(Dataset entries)
__________________________________________________
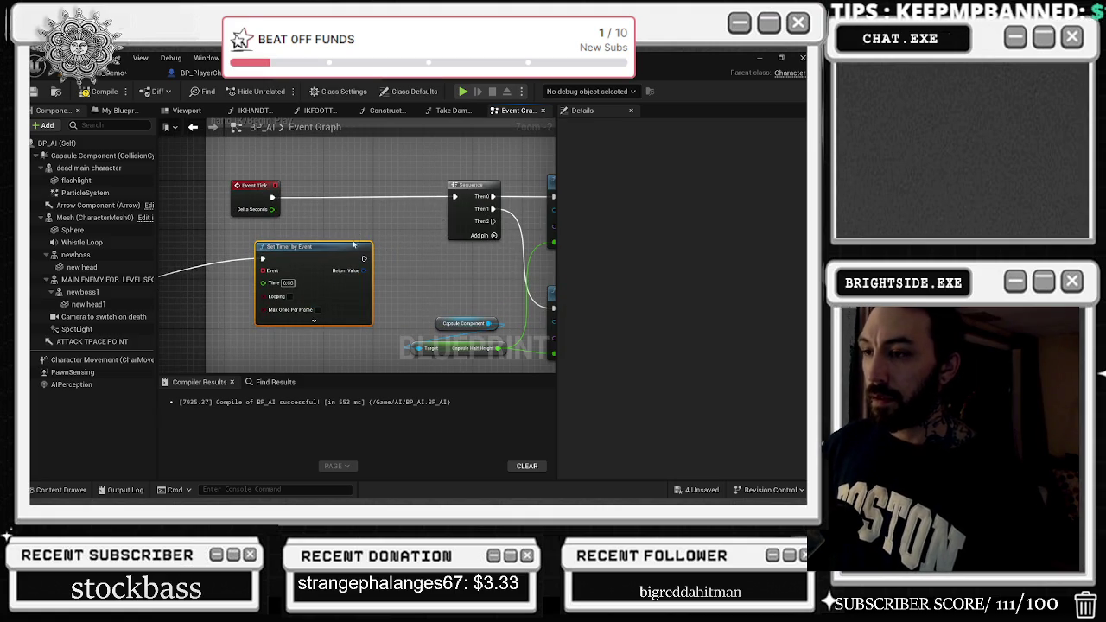
pyautogui.click(289, 297)
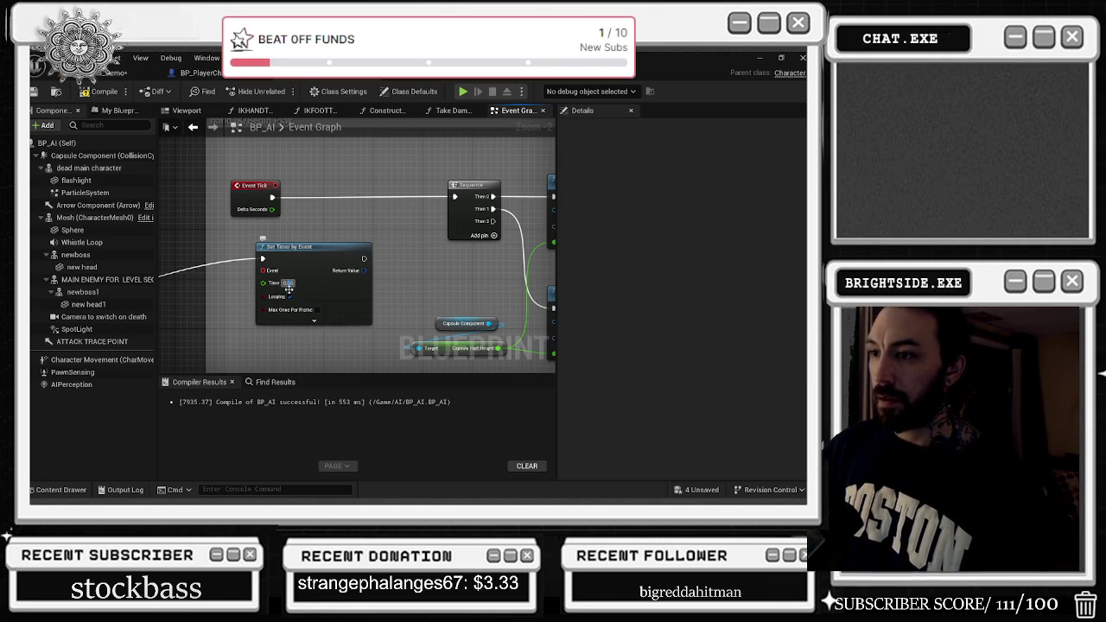
# Select the timer's 0.66 Time value and look over the IK trace function nodes.
pyautogui.click(288, 282)
pyautogui.moveTo(330, 304); pyautogui.dragTo(160, 250)
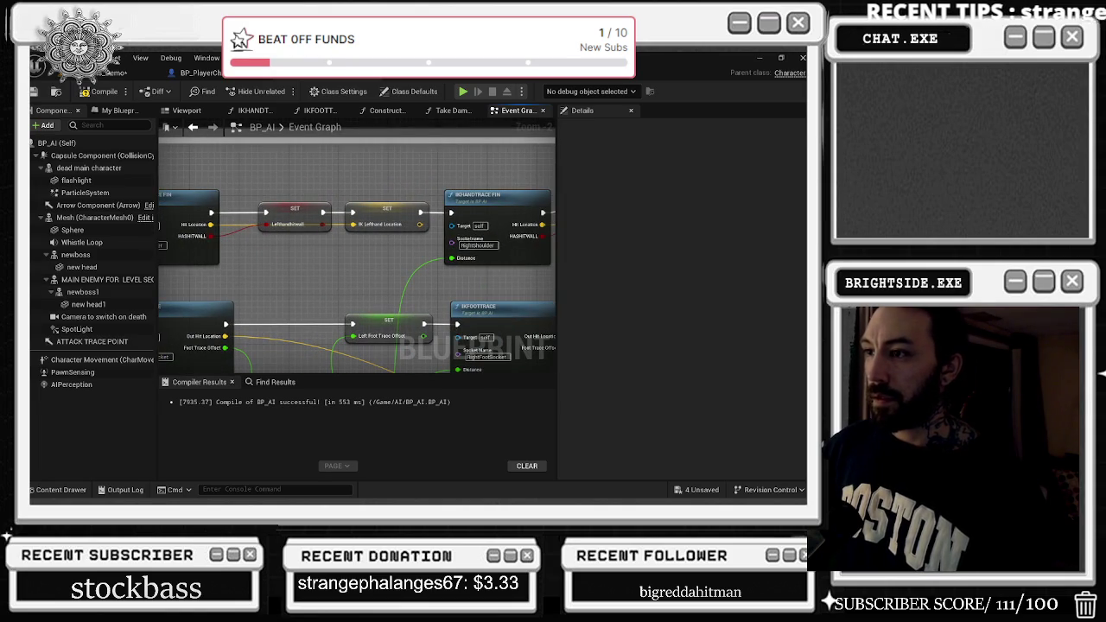
pyautogui.moveTo(414, 259); pyautogui.dragTo(281, 283)
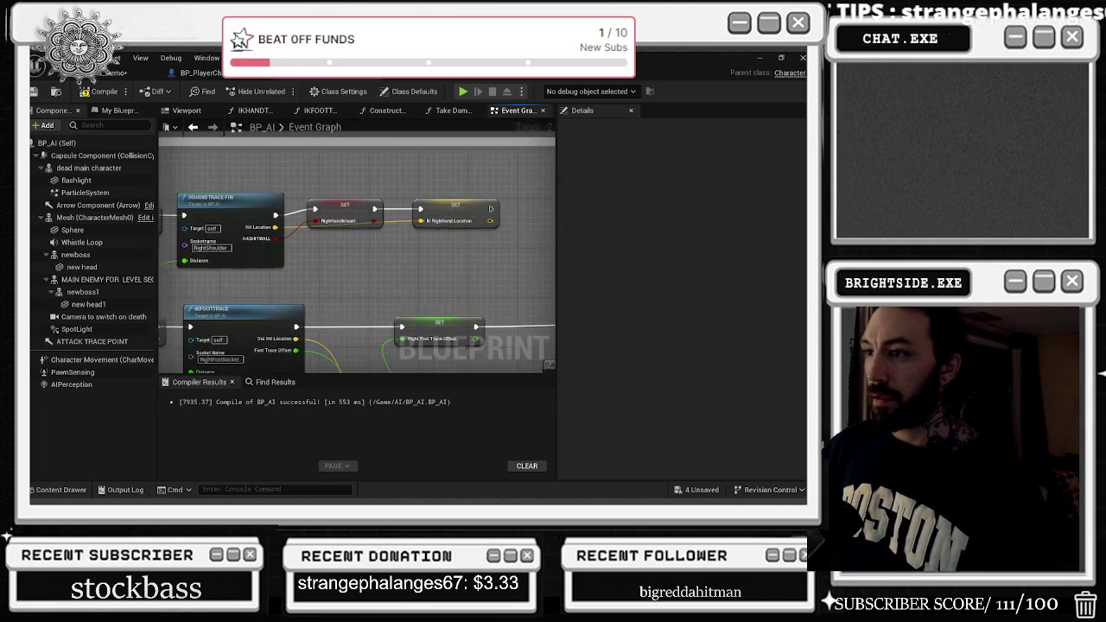
pyautogui.moveTo(172, 220)
pyautogui.mouseDown()
pyautogui.moveTo(358, 227)
pyautogui.moveTo(328, 227)
pyautogui.mouseUp()
# Create a CHECK FOR HANDS AND FEET custom event on the timer and wire it to Sequence.
pyautogui.moveTo(255, 246); pyautogui.dragTo(232, 345)
pyautogui.write('CHECK FOR HANDS AND')
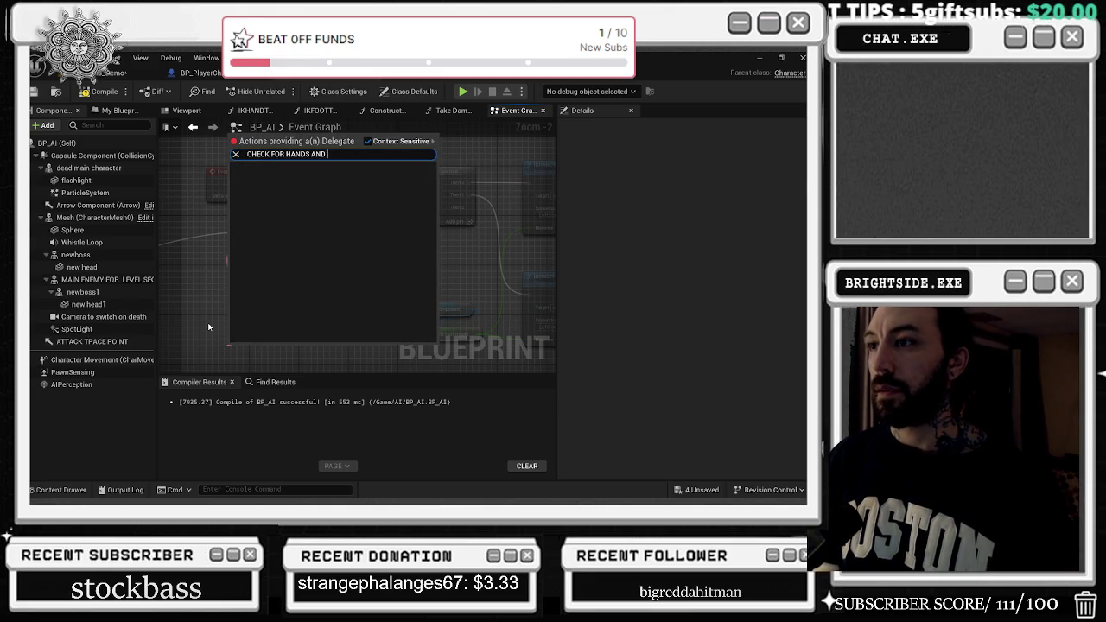
pyautogui.press('ctrl+a')
pyautogui.write('check')
pyautogui.press('Escape')
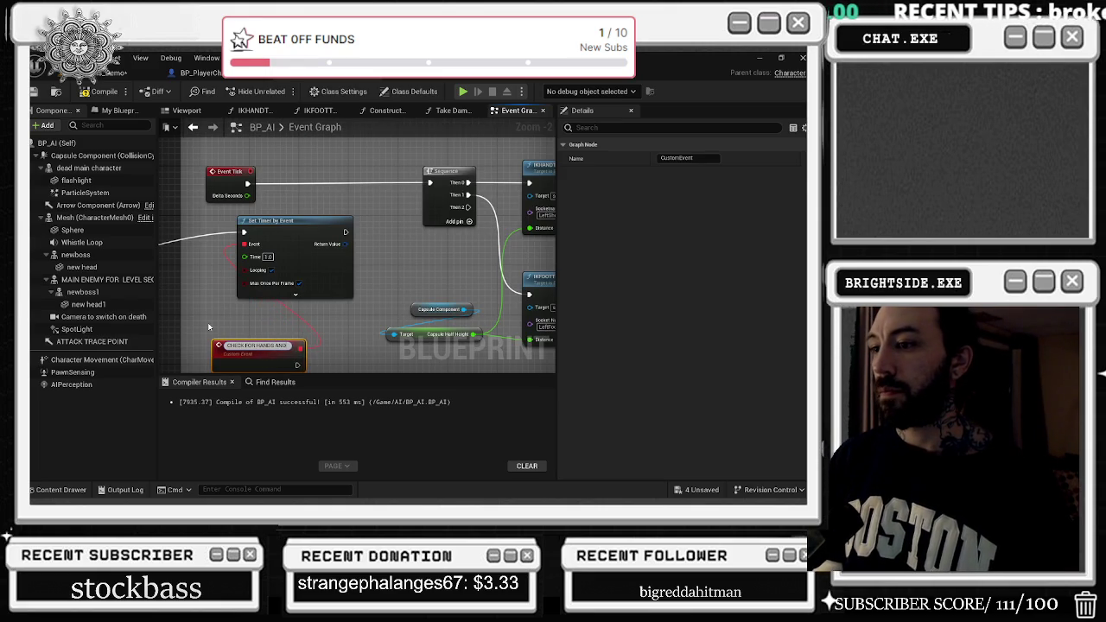
pyautogui.write('T')
pyautogui.press('Return')
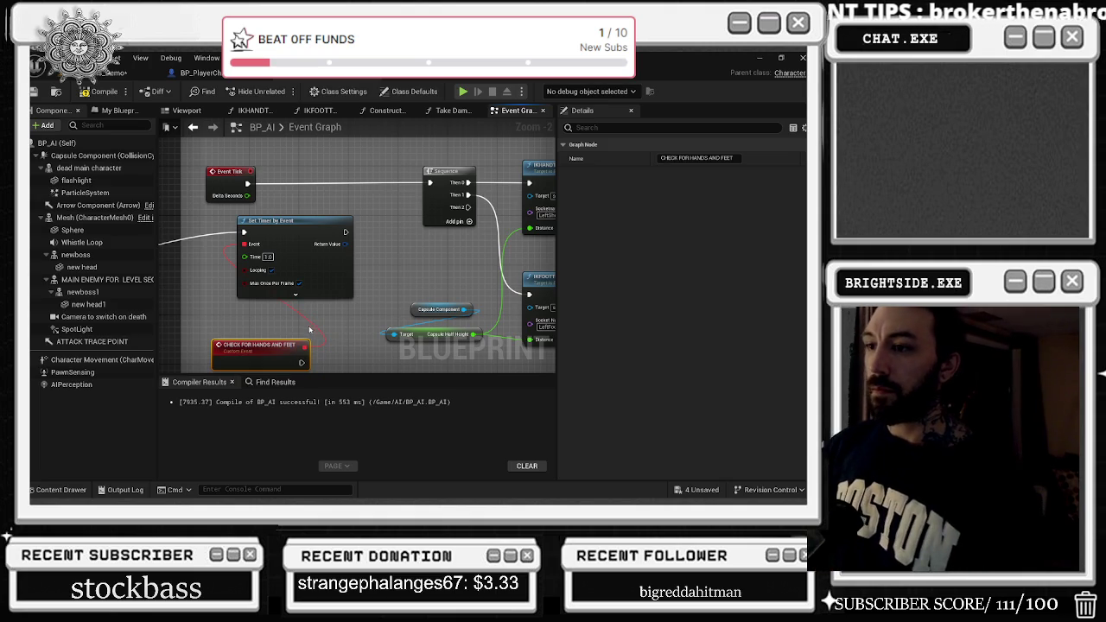
pyautogui.moveTo(302, 362)
pyautogui.mouseDown()
pyautogui.moveTo(372, 199)
pyautogui.moveTo(429, 157)
pyautogui.mouseUp()
# Arrange CHECK FOR HANDS AND FEET beside Sequence and shift the Set Timer node right.
pyautogui.click(247, 158)
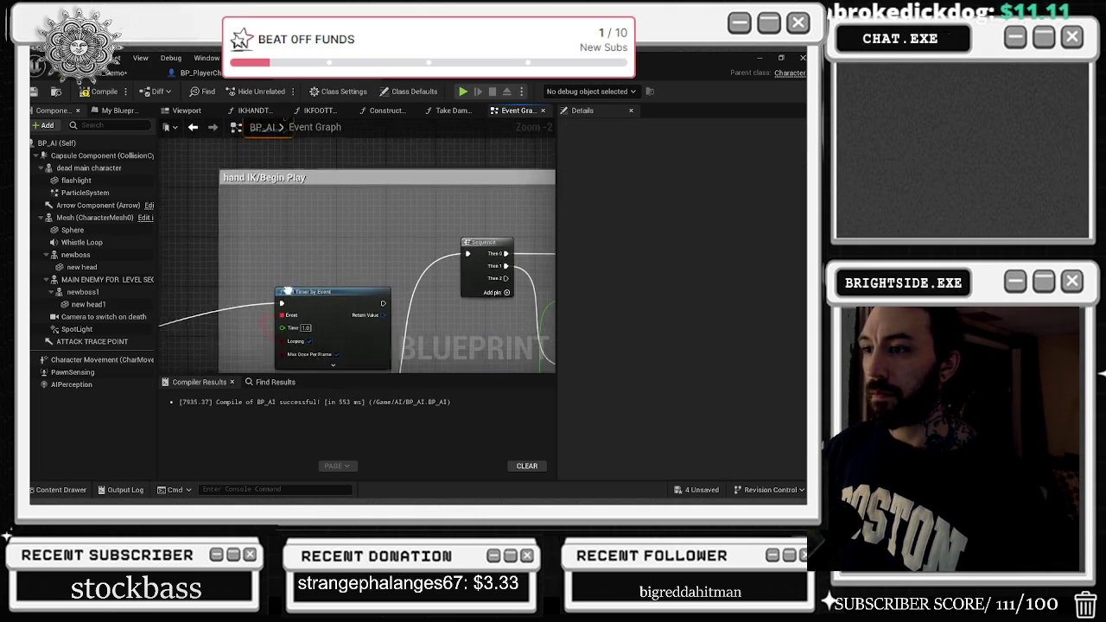
pyautogui.moveTo(280, 332); pyautogui.dragTo(280, 170)
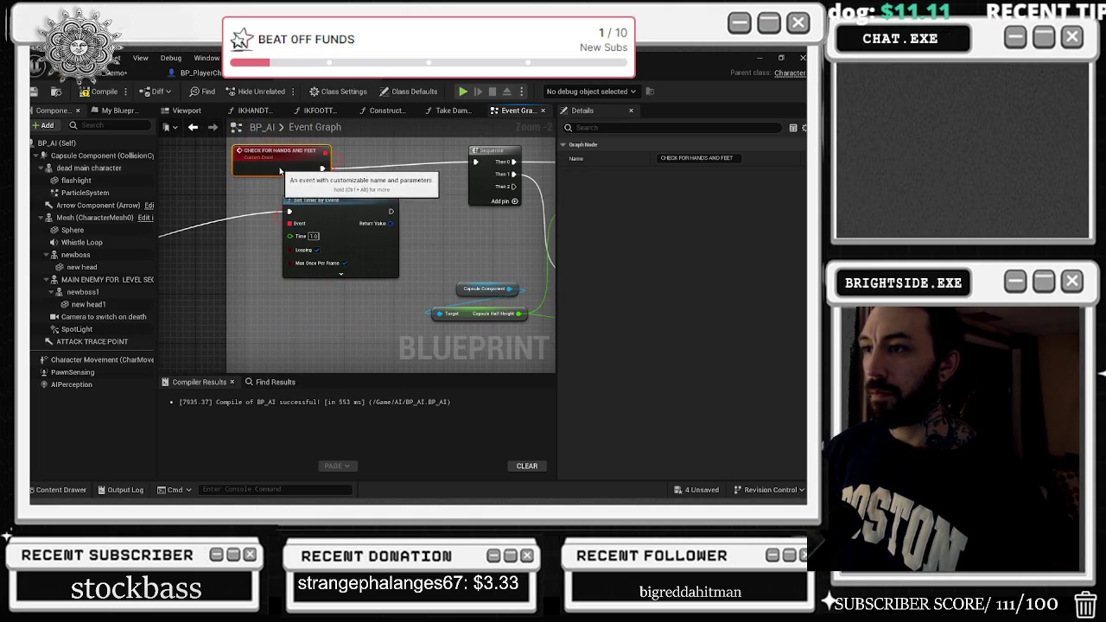
pyautogui.moveTo(328, 201); pyautogui.dragTo(379, 205)
pyautogui.moveTo(276, 151); pyautogui.dragTo(277, 145)
pyautogui.click(431, 170)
__________________________________________________
From the entries above, copy each line that holds "moveTo".

pyautogui.moveTo(330, 304); pyautogui.dragTo(160, 250)
pyautogui.moveTo(414, 259); pyautogui.dragTo(281, 283)
pyautogui.moveTo(172, 220)
pyautogui.moveTo(358, 227)
pyautogui.moveTo(328, 227)
pyautogui.moveTo(255, 246); pyautogui.dragTo(232, 345)
pyautogui.moveTo(302, 362)
pyautogui.moveTo(372, 199)
pyautogui.moveTo(429, 157)
pyautogui.moveTo(280, 332); pyautogui.dragTo(280, 170)
pyautogui.moveTo(328, 201); pyautogui.dragTo(379, 205)
pyautogui.moveTo(276, 151); pyautogui.dragTo(277, 145)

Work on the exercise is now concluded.